What is exclusive to your enterprise solution?
One of the main things DSE contains over and above open source is enterprise manageability , through things like our automated management services and off centres, that make things push-button easy. The second is enabling developers, giving them the driver, the craft tools, the utilities they need to really create their applications as fast as possible. And then lastly, being able to satisfy our key use cases, things like fraud detection, Internet of Things, messaging, recommendation engines- these are the things I’m really focused on in the commercial product side.
Can you tell us more about analytics capabilities on Datastax Enterprise 4.5?
With 4.5, we’re actually bringing out two new analytics options for our customers. The first is the Spark integration and the second is integration with external deployment, external Hadoop data warehouses. What we want to do here is better enable our customers to link their hot operational data that they have in Datastax Enterprise and Casandra with historic information that they keep in Hadoop. And so 4.5 enables this very easily, where we can easily connect both platforms together, query data at the same time on both platforms and return that data back to the customer and they can either keep it on our platform or ship it off to their external Hadoop platform.
When we spoke to Jonathan [Ellis, Datastax co-founder], he said Cassandra 2.1 might be production-ready by the end of June. Is there a set release date yet?
I believe the new target is for around the middle of July, where 2.1 is concerned.
When the initial announcement was made about the Datastax and Databricks partnership, the COO of Scaleout said that ‘Spark doesn’t handle real time state changes to individual data items in memory. It can only stream data and change the whole data set,’ and that ‘Cassandra has similar limitations because you can’t update data on Cassandra, all you can do is delete it and create a new copy.’ What do you make of these comments?

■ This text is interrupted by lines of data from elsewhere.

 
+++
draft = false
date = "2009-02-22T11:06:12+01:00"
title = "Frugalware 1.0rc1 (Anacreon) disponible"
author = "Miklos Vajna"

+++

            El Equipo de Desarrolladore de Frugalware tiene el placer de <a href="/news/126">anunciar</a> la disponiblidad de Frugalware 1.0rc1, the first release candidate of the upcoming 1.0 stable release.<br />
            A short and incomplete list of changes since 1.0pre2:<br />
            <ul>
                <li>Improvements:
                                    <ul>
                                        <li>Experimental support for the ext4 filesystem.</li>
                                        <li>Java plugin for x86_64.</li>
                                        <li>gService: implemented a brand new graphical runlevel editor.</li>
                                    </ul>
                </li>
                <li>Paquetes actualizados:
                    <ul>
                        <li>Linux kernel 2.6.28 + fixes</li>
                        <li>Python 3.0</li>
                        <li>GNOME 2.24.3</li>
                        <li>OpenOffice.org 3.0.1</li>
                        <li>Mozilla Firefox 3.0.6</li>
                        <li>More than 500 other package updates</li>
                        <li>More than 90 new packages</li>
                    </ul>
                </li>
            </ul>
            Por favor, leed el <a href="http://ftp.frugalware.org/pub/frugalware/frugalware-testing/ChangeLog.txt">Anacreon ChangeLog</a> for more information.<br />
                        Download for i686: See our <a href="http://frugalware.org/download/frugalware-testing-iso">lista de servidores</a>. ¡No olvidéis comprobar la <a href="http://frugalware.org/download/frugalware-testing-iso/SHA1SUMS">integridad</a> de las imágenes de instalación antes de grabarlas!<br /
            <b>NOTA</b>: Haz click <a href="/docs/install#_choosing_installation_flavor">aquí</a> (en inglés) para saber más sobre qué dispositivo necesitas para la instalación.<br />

The latter has to do with how Cassandra writes data and Cassandra is probably the most efficient platform for writing data which you’re going to find, because of how it writes data. The matter he is describing doesn’t really impact on what customers experience because again the data is written very very quickly; it is done behind the scenes asynchronously in a very fast and efficient manner. It’s one of the reasons why Cassandra is used in so many Internet of Things applications, and other write-intensive environments. Our customers don’t complain about that at all.
And as for the former, I think really the only thing you’re looking at is the end result that customers experience. One of the things we talked about here, some of the differentials that we’re seeing between batch analytics that we’ve offered in the past and this new Spark integration, we’ve seen- even in some of the smallest areas- a 50% increase in performance with some of them getting up to a 30x style speed up. We’ve got some high queries as an example, that have taken five minutes to run on the prior data that now take one second to complete. I think that’s all the customer really cares about in the end.
We’re very proud of how Cassandra writes data; it’s completely durable, your data is completely safe and its written faster that literally any other relational literal sequential engine.
A quick company update is that we’re up to about 300 employees and we’re still growing like crazy, and we just passed our 500 customer mark.
Datastax is the leading enterprise solution focused around Apache Cassandra, an Apache Foundation open-source project. Apache Cassandra is a NoSQL database technology, which features scalability, always-on availability and fault tolerance. Datastax Enterprise solution offers Cassandra with added security, search, analytics and management features.